Do blog da Deva: festival de cobras na Índia

A Deva é uma brasileira que se divide entre o Japão e a Índia. Vejam o que ela conta, em seu BLOG, sobre o Festival das Cobras:


Cerca de 5.000 devotos participaram da seqüência do Festival das Cobras Sagradas, realizado em Bishanupur, cidade que fica a cerca de 200 km de Calcutá. As cobras são um dos animais mais reverenciados pelos hindus. Por isso, o evento é considerado religioso e atrai tantas pessoas. Nessas festas de adoração às serpentes, embora o governo hindu tenha proibido a prática do encantamento, é muito comum encontrar encantadores ainda jovens e mesmo mulheres ainda adolescentes, que se arriscam a manipular, venerar, beijar e até mesmo a engolir cobras venenosas para demonstrar sua fé nos deuses

segunda-feira, 1 de dezembro de 2008

A India e seus deuses: LAKSMI e os comerciantes



Ela é Laksmi, a manifestação divina da beleza, da fartura e da prosperidade.

Claro, é a divindade que protege a casta dos comerciantes. Todos os anos, no Diwali, o festival das luzes, presidido por ela, Laksmi visita as casas de seus devotos, e para que a deusa entre e os abençoe, tudo deve estar imaculadamente limpo.

Também nesse dia são realizados cultos domésticos para que ela abençoe o livro caixa que se fecha e o livro caixa que se abre.

O dia de Laksmi é sexta-feira. Na sexta, portanto, não se deve abrir a carteira: o dinheiro não sai, só entra.

E se um casamento cai na sexta feira, não se entrega a noiva: a moça da casa é a Laksmi da família. Deixa-la ir embora no dia dedicado à deusa não seria nada auspicioso!

sábado, 26 de julho de 2008

Masculino/Feminino

Essa imagem do deus Shiva revela uma concepção do hinduísmo bem estranha ao pensamento ocidental: ele é, ao mesmo tempo, masculino e feminino. Como todos os deuses da Índia.

Para o hinduísmo, é da união cósmica entre o princípio masculino e a força sakti (feminino), que nasce tudo o que existe. De modo que nunca se pode dissociar um do outro.

Shiva é uma das manifestações de Brahma, na trindade hinduísta: Brahma cria o universo, como Vishnu o conserva, como Shiva o movimenta e destrói, para que nasça de novo.

Em Shiva, o bem e o mal, a luz e a escuridão, todos os opostos, se encontram e conciliam. Portanto, Sua representação feminina é Parvati (a mãe), que tem em Kali sua face destruidora.

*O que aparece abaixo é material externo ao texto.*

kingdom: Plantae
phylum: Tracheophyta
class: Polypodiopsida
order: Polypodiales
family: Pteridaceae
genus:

domingo, 13 de julho de 2008

Tempos de Kalyuga

Para o hinduísmo o tempo é cíclico, e o universo está constantemente se destruindo e reconstruindo. Cada uma dessas fases equivale a uma qualidade do deus Brahma: como Brahma ele cria o universo, como Vishnu o preserva, e como Shiva (em sua versão feminina, Kali), o destroi, para que possa ser reconstruído de novo

Na primeira idade (Krta Yuga) predomina a harmonia, a virtude e a perfeição: a ordem moral firma-se durante esse perídodo sobre as quatro pernas, como uma vaca sagrada.

Na Tetrã Yuga, a ordem moral começa a enfraquecer, e está sustentada apenas por três pernas

Na Dvãpara Yuga, a vaca da ordem ética sustenta-se apenas sobre duas pernas: a perfeição da ordem espiritual não rege mais a vida dos homens, predominam as paixões e a avidez pelos bens terrenos

E finalmente, a Kalyuga, a fase que vivemos hoje, que é a idade das trevas, os tempos da destruição. Encontrei aqui, na internet, algumas citações que descrevem esse período:

Matam-se os fetos e os heróis. Os serviçais querem assumir papéis intelectuais, os intelectuais, o dos serviçais. Os ladrões tornam-se reis e os reis, ladrões. As mulheres virtuosas são raras. A promiscuidade propaga-se. A estabilidade e o equilíbrio das castas e das idades da vida desaparecem. A terra não produz quase nada em certos lugares e muito em outros. Os poderosos apropriam-se do bem público e deixam de proteger o povo".

"Ninguém viverá mais a duração normal da vida, que é de cem anos. Os ritos perecerão nas mãos de homens sem virtudes. Pessoas praticando ritos transviados espalhar-se-ão por toda parte. Pessoas não qualificadas estudarão os textos sagrados e tornar-se-ão supostos peritos. Os homens matar-se-ão uns aos outros e matarão também as crianças, as mulheres e as vacas. Os sábios serão condenados à morte".

"Os homens concentrarão os seus interesses na aquisição, mesmo que seja desonesta, da riqueza. A riqueza substituirá vantajosamente a nobreza de origem, a virtude, o mérito".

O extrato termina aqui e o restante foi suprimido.